Supermac's Managing Director Pat McDonagh has called on the Government to reintroduce the 9% VAT rate for the hospitality sector in Budget 2025.
Pat McDonagh, who also owns and operates the SÓ Hotels group, said that the future of hundreds of small businesses will depend on decisions made by the Government over the next few weeks and that these decisions will have long term repercussions for the country.
He said the hospitality industry is struggling to deal with increase in operating costs linked to changes in employment law, including increases in the national minimum wage, and higher energy bills.
"Figures from the Restaurants Association of Ireland indicate that 270 restaurant and food-led businesses have been forced to close this year in the face of rising costs," Mr McDonagh noted.
"If you add up all the additional costs, margins are down 12-15%," he said.
"What do you do to control that? You either cut back on labour or put-up prices. But you can't put up prices to cover all your costs or you will become uncompetitive," he added.

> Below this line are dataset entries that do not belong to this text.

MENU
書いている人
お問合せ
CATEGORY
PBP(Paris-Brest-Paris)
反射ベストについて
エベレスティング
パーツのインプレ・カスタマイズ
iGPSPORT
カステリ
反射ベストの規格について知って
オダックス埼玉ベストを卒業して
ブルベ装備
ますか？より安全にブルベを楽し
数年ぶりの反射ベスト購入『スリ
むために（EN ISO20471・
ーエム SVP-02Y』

The RAI said a typical food business with a turnover of €1m will see its total costs increase by €97,000 this year.
The single biggest driver, accounting for €37,000, relates to the increased VAT rate to 13.5% followed by wage inflation (€36,000), increased supplier costs (€13,500).
Mr McDonagh also said the cost spike had coincided with a contraction in disposable income.
"People are cutting back on their spend and VAT is the most efficient way to alleviate the pressure on businesses without depressing wages for workers," he added.